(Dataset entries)

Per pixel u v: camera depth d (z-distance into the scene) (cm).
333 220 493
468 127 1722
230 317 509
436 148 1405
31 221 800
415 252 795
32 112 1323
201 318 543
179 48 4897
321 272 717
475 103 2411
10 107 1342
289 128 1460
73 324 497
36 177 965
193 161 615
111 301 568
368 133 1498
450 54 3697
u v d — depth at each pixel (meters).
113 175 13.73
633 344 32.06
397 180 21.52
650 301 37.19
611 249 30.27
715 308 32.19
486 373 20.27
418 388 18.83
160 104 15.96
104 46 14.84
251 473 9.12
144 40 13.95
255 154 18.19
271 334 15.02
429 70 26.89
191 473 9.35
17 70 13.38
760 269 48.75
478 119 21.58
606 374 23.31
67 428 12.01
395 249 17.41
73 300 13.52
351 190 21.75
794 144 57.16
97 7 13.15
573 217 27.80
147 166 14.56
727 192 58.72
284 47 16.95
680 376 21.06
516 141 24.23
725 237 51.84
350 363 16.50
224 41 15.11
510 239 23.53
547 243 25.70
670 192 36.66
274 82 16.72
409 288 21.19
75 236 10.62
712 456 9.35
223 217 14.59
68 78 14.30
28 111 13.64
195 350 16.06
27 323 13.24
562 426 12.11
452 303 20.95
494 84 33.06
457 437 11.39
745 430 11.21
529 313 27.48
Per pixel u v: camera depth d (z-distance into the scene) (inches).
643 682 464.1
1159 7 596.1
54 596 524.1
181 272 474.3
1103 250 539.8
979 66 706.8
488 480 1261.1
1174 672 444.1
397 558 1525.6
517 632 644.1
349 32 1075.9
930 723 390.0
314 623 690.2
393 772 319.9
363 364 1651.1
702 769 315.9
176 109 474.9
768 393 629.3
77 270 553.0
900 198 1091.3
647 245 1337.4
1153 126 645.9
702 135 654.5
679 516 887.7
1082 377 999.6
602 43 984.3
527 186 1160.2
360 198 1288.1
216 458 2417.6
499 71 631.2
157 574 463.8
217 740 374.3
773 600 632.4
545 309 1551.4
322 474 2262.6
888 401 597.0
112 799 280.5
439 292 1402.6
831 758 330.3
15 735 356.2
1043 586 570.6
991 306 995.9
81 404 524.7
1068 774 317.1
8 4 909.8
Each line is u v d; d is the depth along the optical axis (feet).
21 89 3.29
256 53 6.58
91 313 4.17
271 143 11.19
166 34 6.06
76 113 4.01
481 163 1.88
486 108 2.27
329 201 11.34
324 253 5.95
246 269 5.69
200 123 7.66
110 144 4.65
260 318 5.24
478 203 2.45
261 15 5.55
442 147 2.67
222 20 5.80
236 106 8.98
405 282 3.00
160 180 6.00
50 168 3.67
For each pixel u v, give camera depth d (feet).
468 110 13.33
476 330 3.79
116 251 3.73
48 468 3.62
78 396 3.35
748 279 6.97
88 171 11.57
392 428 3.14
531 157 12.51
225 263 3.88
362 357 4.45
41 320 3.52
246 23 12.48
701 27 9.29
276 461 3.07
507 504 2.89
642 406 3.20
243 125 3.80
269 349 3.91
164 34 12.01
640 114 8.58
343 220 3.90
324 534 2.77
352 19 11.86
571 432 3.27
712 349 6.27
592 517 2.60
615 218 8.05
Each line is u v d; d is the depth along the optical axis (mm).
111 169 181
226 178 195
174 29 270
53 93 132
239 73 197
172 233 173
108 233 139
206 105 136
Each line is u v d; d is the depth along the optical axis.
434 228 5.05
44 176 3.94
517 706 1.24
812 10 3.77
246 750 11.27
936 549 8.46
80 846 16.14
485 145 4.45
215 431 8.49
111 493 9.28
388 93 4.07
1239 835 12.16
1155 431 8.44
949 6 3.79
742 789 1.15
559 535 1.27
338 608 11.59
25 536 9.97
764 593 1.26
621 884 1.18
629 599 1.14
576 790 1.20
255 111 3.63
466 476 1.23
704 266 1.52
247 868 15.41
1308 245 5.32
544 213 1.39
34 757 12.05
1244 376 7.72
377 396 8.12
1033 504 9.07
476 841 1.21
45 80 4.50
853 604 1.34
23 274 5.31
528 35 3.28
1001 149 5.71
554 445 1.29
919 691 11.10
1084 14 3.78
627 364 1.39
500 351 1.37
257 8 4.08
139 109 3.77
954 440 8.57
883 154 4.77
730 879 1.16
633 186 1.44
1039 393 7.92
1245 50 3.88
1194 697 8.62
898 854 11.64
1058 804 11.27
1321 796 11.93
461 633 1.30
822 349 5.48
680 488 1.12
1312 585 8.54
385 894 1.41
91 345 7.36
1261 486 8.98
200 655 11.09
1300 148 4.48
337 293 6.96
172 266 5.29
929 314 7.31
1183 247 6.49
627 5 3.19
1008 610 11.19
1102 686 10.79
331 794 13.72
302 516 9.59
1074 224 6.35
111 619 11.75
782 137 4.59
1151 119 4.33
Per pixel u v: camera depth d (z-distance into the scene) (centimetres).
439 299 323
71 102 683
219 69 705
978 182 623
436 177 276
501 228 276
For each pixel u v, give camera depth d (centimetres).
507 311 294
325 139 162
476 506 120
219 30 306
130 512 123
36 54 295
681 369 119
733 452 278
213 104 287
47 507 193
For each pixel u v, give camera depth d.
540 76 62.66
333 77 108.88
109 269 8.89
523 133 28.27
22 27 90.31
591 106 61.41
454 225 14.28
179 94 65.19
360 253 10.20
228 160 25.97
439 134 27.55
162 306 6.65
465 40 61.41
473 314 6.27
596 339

• [Your goal]
For the lines above, output exactly those from the line containing "510 239 23.53" through the line containing "979 66 706.8", and skip the others.

• [The completed task]
510 239 23.53
547 243 25.70
670 192 36.66
274 82 16.72
409 288 21.19
75 236 10.62
712 456 9.35
223 217 14.59
68 78 14.30
28 111 13.64
195 350 16.06
27 323 13.24
562 426 12.11
452 303 20.95
494 84 33.06
457 437 11.39
745 430 11.21
529 313 27.48
Per pixel u v: camera depth d (z-distance into the scene) (inches).
643 682 464.1
1159 7 596.1
54 596 524.1
181 272 474.3
1103 250 539.8
979 66 706.8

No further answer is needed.